Consigna 1: Dispón como lista numerada las líneas de los registros que van desde la que contiene "What follows is" hasta la que contiene "dist [-0.001997, -0.000135]", ambas incluidas, sin las líneas en blanco.

**** Texto para analizar

Dicen que el amor es rojo y se vive con pasión, pero yo aprendí que el verdadero amor era verde, y todas las mañanas se subía al techo para gritarle al mundo que estaba vivo. Y supe también, mucho después, que los pájaros no mueren… porque ellos son el cielo.
Las grandes historias comienzan sin avisar, como si la vida supiera exactamente en qué momento romperte la rutina para regalarte algo eterno. Yo tenía seis, tal vez siete años, y era de noche cuando mi papá llegó con una caja en las manos. No había ninguna fecha especial, ningún motivo relevante para una sorpresa. Pero la caja se movía, y desde dentro se oían unas patitas pequeñas, apuradas, como queriendo salir.
—Ábrelo —me dijo mi papá, con esa voz suya que mezclaba misterio y complicidad.
Yo, en mi inocencia, pensé que adentro había un conejo; lo esperaba y hasta ese momento, para mí, las sorpresas venían siempre envueltas en lo esperado. Pero la vida tenía algo mejor que ofrecerme.

********
**** Registros proporcionados

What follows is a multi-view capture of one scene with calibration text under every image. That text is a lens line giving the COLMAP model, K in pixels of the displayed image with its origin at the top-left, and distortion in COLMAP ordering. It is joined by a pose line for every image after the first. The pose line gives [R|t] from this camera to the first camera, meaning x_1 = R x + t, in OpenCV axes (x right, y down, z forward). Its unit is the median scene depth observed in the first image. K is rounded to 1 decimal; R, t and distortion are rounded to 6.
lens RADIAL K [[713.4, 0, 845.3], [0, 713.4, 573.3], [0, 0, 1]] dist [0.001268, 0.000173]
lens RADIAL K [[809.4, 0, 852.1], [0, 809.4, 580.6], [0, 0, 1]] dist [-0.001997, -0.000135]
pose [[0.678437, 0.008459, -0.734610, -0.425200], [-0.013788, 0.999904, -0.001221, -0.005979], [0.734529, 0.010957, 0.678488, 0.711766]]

********
**** Registros proporcionados

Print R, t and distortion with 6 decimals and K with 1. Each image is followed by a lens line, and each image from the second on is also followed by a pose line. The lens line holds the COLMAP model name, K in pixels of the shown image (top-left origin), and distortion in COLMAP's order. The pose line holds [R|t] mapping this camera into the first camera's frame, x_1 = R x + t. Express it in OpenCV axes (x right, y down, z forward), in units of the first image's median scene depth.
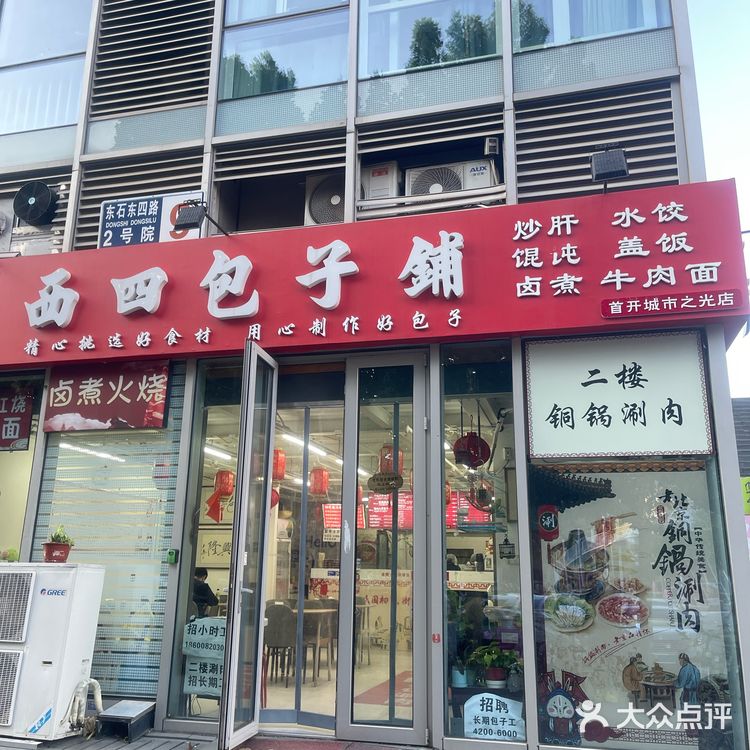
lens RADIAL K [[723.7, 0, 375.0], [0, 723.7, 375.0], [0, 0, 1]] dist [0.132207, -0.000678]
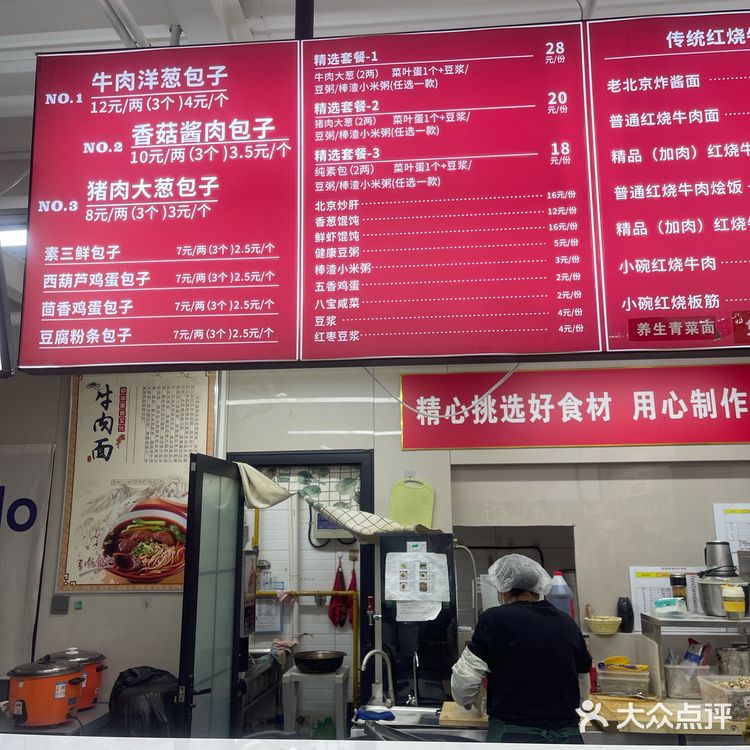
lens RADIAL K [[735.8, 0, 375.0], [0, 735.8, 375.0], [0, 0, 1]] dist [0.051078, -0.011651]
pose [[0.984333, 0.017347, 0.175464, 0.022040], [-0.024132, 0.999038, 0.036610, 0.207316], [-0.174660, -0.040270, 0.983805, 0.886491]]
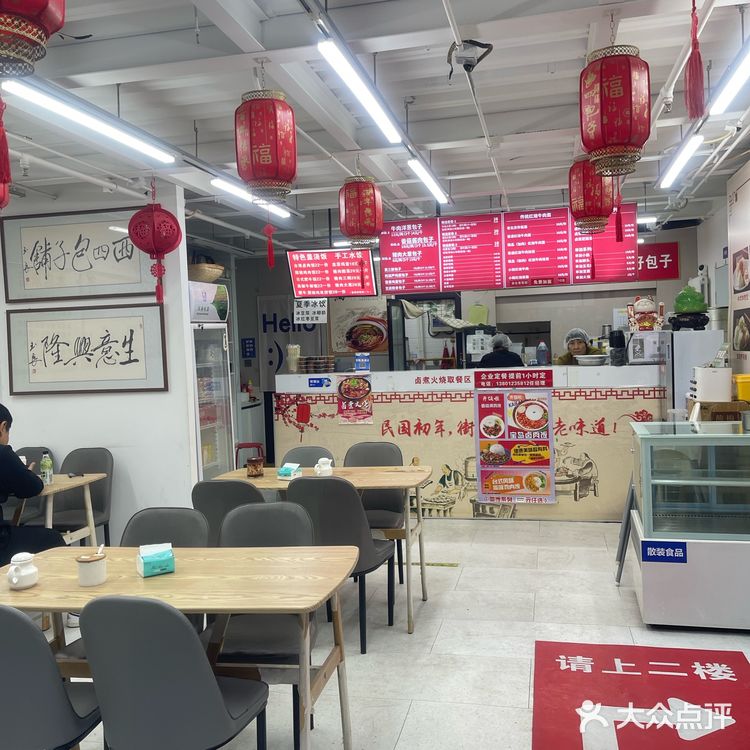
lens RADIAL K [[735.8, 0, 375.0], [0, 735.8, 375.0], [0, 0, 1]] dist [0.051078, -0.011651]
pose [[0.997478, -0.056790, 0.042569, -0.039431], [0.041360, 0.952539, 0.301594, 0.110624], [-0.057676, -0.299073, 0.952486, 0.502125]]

********
**** Registros proporcionados

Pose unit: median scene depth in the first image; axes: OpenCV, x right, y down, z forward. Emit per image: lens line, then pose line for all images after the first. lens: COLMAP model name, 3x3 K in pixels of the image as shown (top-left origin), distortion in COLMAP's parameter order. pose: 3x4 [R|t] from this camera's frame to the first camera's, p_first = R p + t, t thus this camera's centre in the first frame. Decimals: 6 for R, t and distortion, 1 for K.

********

Consigna 2: Retoma el relato de la caja que trajo el papá y continúalo a partir de su última oración.

Resultado 1:
1. What follows is a multi-view capture of one scene with calibration text under every image. That text is a lens line giving the COLMAP model, K in pixels of the displayed image with its origin at the top-left, and distortion in COLMAP ordering. It is joined by a pose line for every image after the first. The pose line gives [R|t] from this camera to the first camera, meaning x_1 = R x + t, in OpenCV axes (x right, y down, z forward). Its unit is the median scene depth observed in the first image. K is rounded to 1 decimal; R, t and distortion are rounded to 6.
2. lens RADIAL K [[713.4, 0, 845.3], [0, 713.4, 573.3], [0, 0, 1]] dist [0.001268, 0.000173]
3. lens RADIAL K [[809.4, 0, 852.1], [0, 809.4, 580.6], [0, 0, 1]] dist [-0.001997, -0.000135]

Resultado 2:
Abrí la caja, y ahí estaban. Dos ojitos naranjas, redondos, los más hermosos que vi jamás. No supe qué hacer al principio. El loro, mi loro, estaba ahí, mirándome como si ya me conociera, como si hubiera volado toda su vida para encontrarse justo conmigo. Le ofrecí la mano y, sin pensarlo, se subió. Ningún picotazo, ningún miedo.
Pepe. Así se llamaría, aunque todavía no lo sabía. En ese instante, lo único que entendía era que algo inmenso acababa de empezar. No sabía nada sobre loros; creí que sería como cualquier mascota: darle comida, cuidarlo un poco, acostumbrarme a su presencia. Pero Pepe me enseñó desde ese primer minuto que él no venía solo a estar. Venía a serlo todo.
A veces pienso en ese momento como el primer paso de un amor que no pide permiso. Pepe me miró con esos ojitos de fuego, y yo supe, sin entenderlo del todo, que él sería la alegría de mis días y la tristeza más profunda si algún día faltaba.
Porque eres lo que amas y lo que te hace sentir amado. Y Pepe, desde ese primer encuentro nocturno en una pequeña cajita, se convirtió en la definición misma del amor para mí.
Siempre dicen que las conexiones verdaderas son invisibles, pero con Pepe la conexión era tan clara como el cielo cuando se despeja después de la lluvia.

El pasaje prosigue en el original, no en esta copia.